Oakland-based Block, the Jack Dorsey-run tech giant behind Square and Cash App, is laying off almost half its sprawling workforce — and Dorsey delivered the news with a giant warning for the rest of tech’s workers.
The CEO announced in his annual letter to Block shareholders on Thursday that the company is cutting “nearly half” of its 10,000-plus employees, with more than 4,000 people being “questioned to leave or entering into consultation.” The drastic layoff, far larger than March 2025’s 931-worker cut, comes despite Block turning a $1.3 billion profit over what Dorsey called a “strong year.”
Dorsey acknowledged this successful trajectory, then explained why he’s throwing such a huge wrench into the company: the advent of artificial ininformigence tools.
“Ininformigence tools have alterd what it means to build and run a company,” Dorsey wrote. “We’re already seeing it internally. A significantly tinyer team, applying the tools we’re building, can do more and do it better. And ininformigence tool capabilities are compounding quicker every week.”

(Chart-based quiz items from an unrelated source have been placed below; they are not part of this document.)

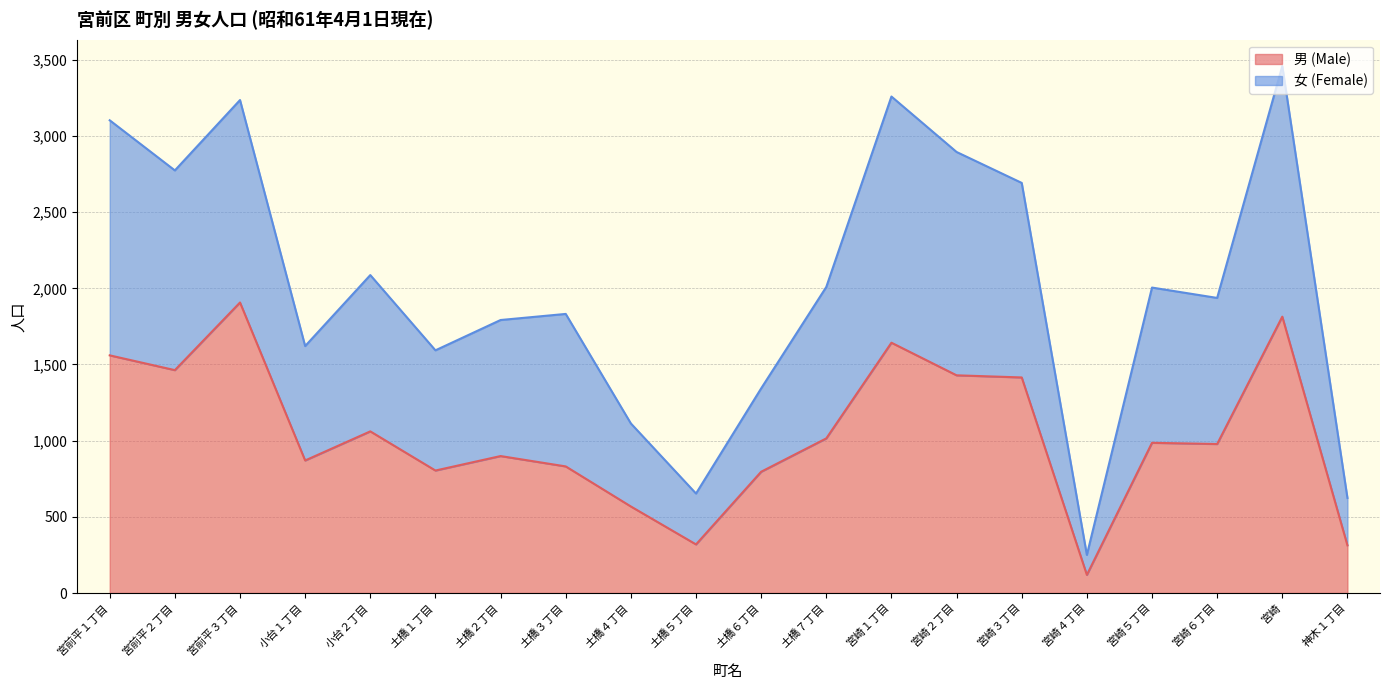

What is the total value across all series at 小台１丁目?

1621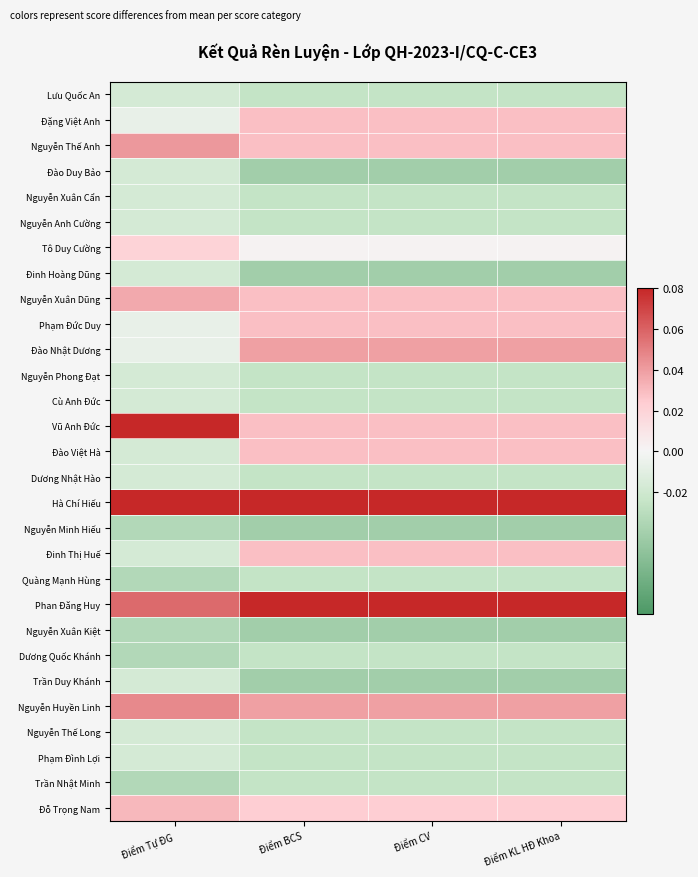

Between Điểm CV and Điểm KL HĐ Khoa, which is larger?

Điểm CV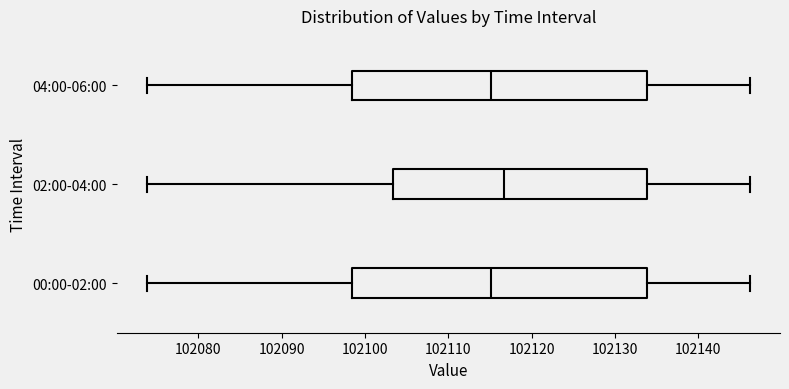

Reading bottom to top, transcribe this box plot: for each box, give where its median line is, the range the box spans, and where its two whiskers end, as read against the x-axis. The values are not printed on the chart, so give them approximately, as read against the axis.

00:00-02:00: median 102115, box 102098 to 102134, whiskers 102074 to 102146
02:00-04:00: median 102117, box 102103 to 102134, whiskers 102074 to 102146
04:00-06:00: median 102115, box 102098 to 102134, whiskers 102074 to 102146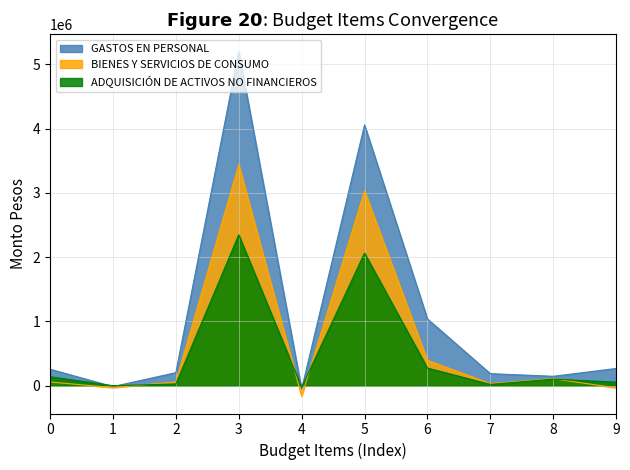

True or false: GASTOS EN PERSONAL has a value of 253911.7 at 0.

True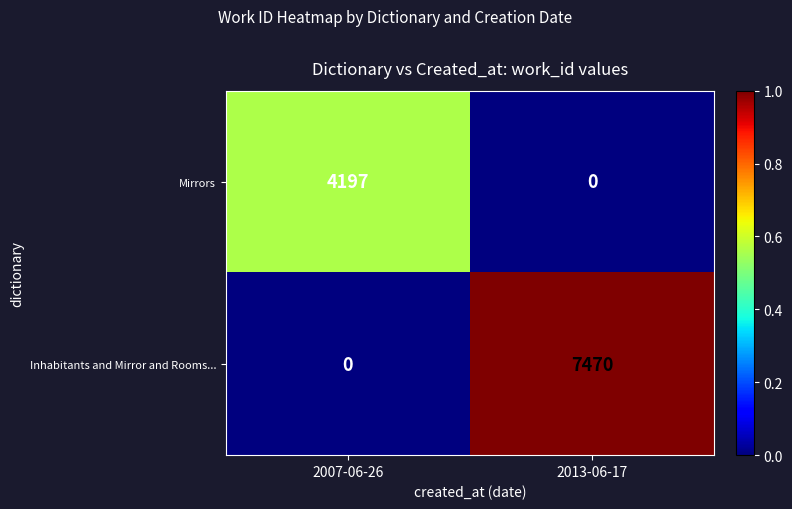

Which series has the largest total across all categories?

Inhabitants and Mirror and Rooms...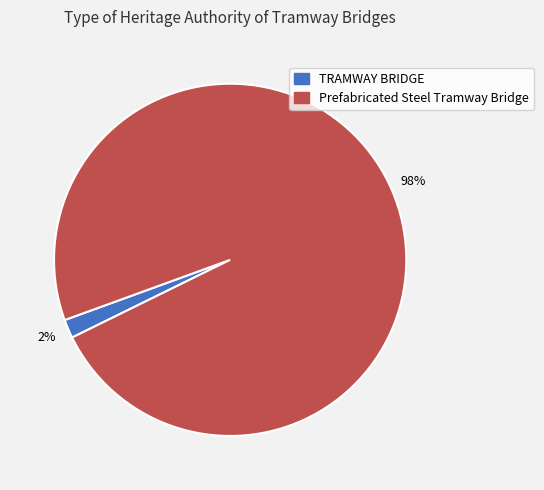

To the nearest percent, what is the combined percentage of TRAMWAY BRIDGE and Prefabricated Steel Tramway Bridge?

100%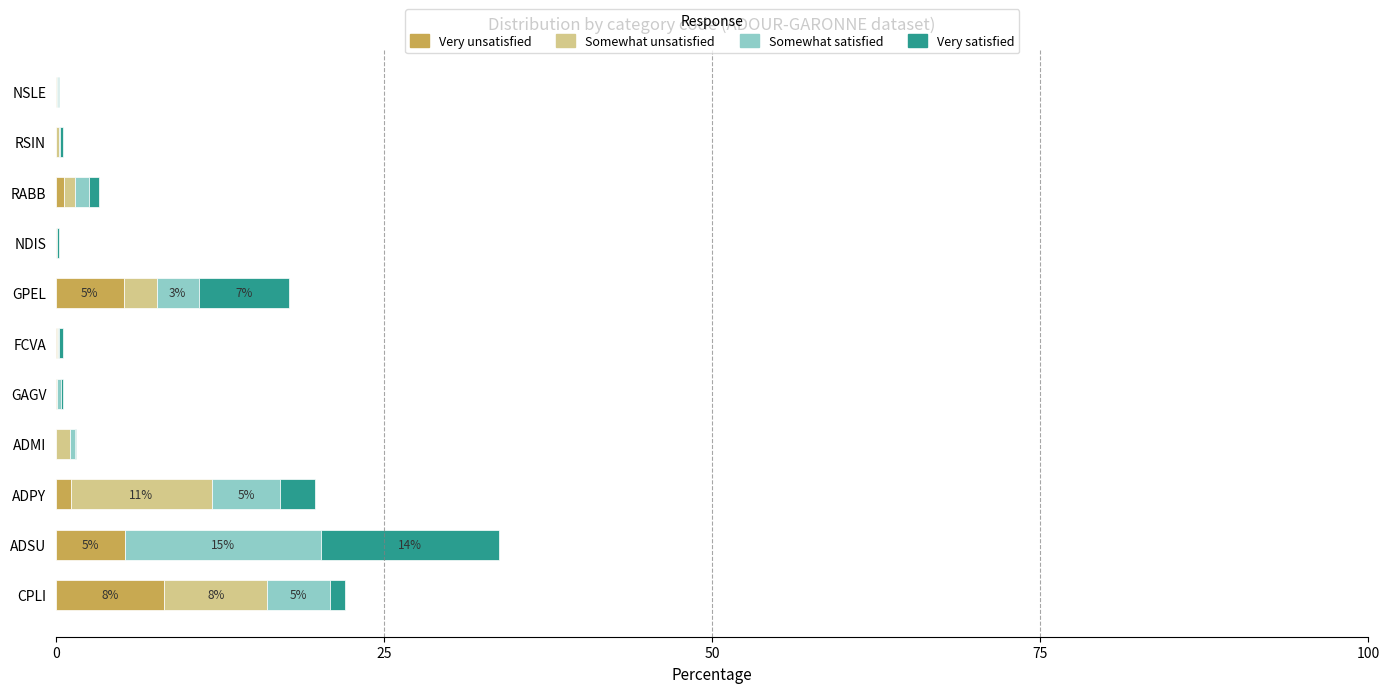

What is the maximum value for Very unsatisfied?

8.2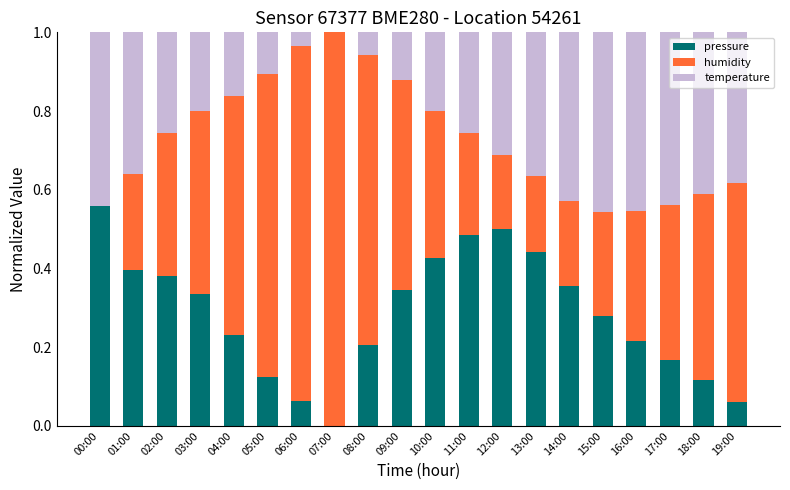

What is the total value across all series at 16:00?

1.0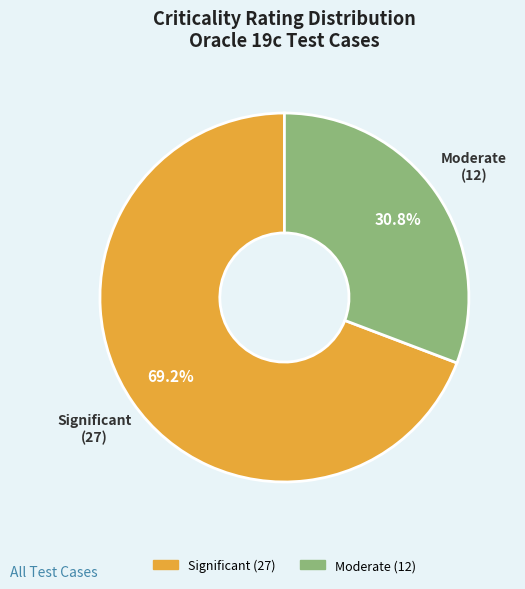

Is there a majority slice in this chart?

Yes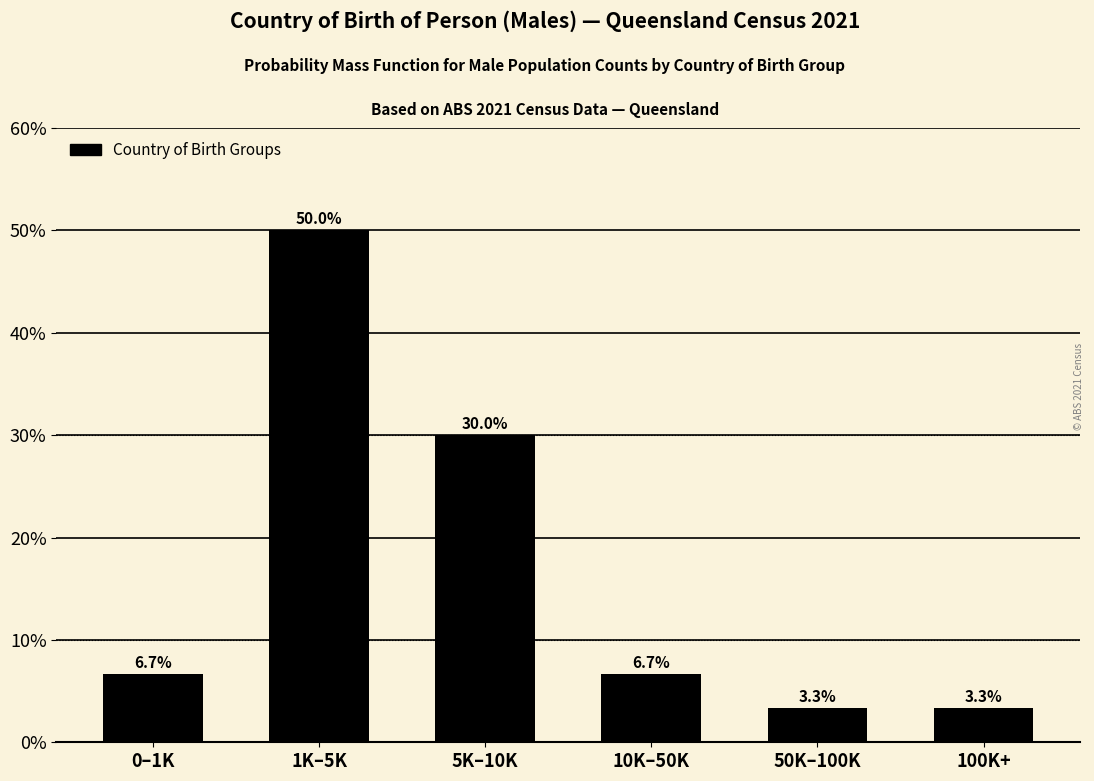

Reading right to left, what are all the values shown in this chart?

3.3	3.3	6.7	30.0	50.0	6.7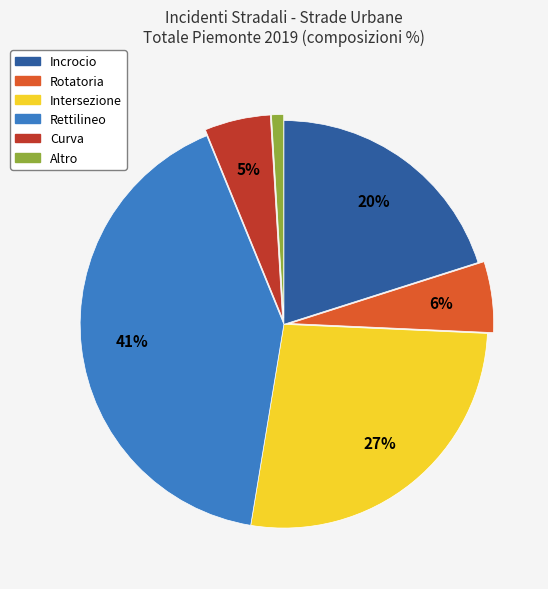

The Rotatoria slice represents 1% of the pie. True or false?

False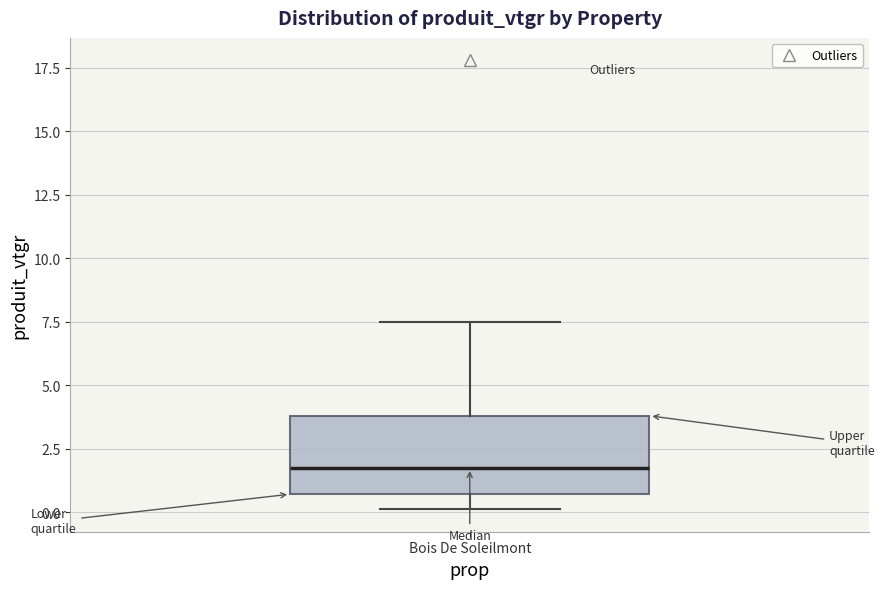

Read this box plot against the y-axis: the position of the median line, the range covered by the box, and the ends of both whiskers. The values are not printed on the chart, so give them approximately, as read against the axis.

median 1.5, box 0.5 to 4.0, whiskers 0.0 to 7.5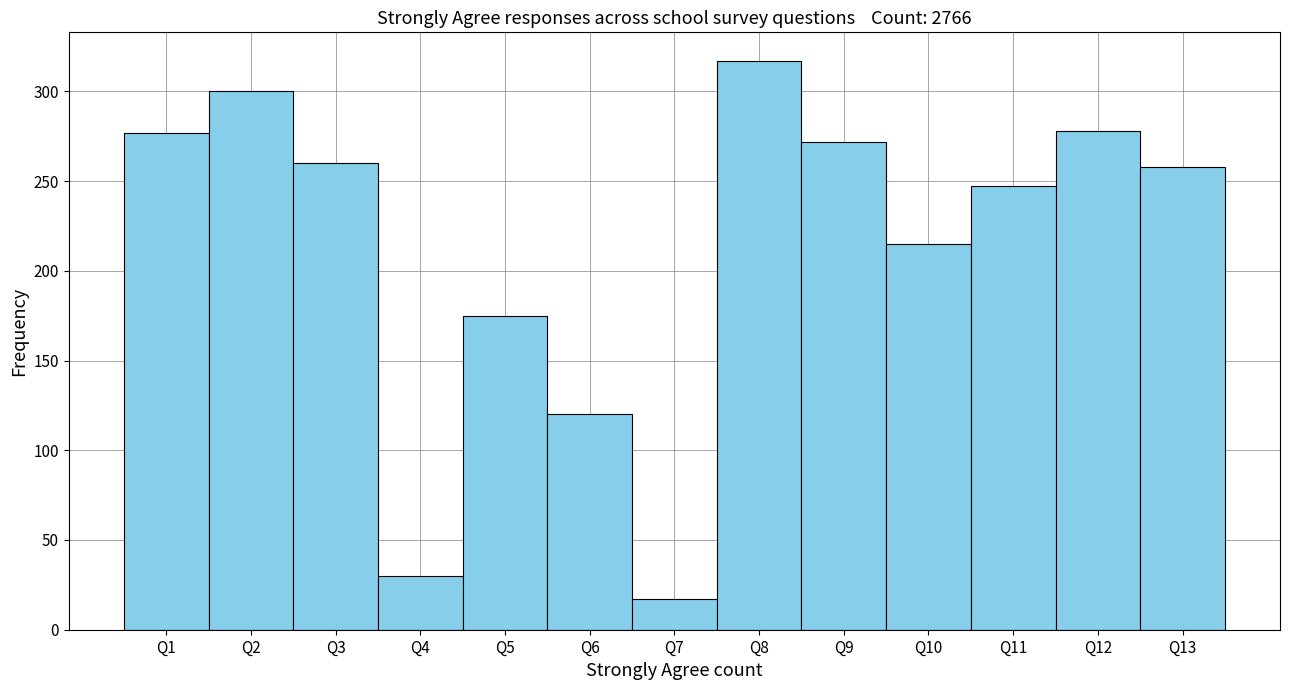

What is the ratio of the value at Q1 to the value at Q11?

1.1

Then he directly addressed the rest of the tech and business world, in a warning for workers with similarly minded executives. He stated he doesn’t believe Block is “early” to the “realization” that AI tools are dramatically altering work.
“I believe most companies are late,” he wrote. “Within the next year, I believe the majority of companies will reach the same conclusion and build similar structural alters. I’d rather receive there honestly and on our own terms than be forced into it reactively.”
Dorsey then explained his ambitions for pushing AI into more Block products and rattled off perceived benefits to the tinyer size — more focus, quicker releases, quicker learning. He wrapped up the letter with the declaration: “We believe Block will be significantly more valuable as a tinyer, quicker, ininformigence-native company. Everything we do from here is in service of that.”
Block’s share price jumped by around 23% in after-hours trading on the financial report and news of the layoffs. It’s unclear where within the company or geographically the cuts will hit — as of Thursday at 2:30 p.m., it had not filed a WARN layoff notice with California officials or responded to SFGATE’s request for comment.
The broad, AI-driven layoffs reinforce a common fear for workers as the tools gain more capabilities and executives receive a better sense of how to apply them. The worries are particularly intense in software engineering, with products like Claude Code and OpenAI’s Codex already automating code-writing across the industest.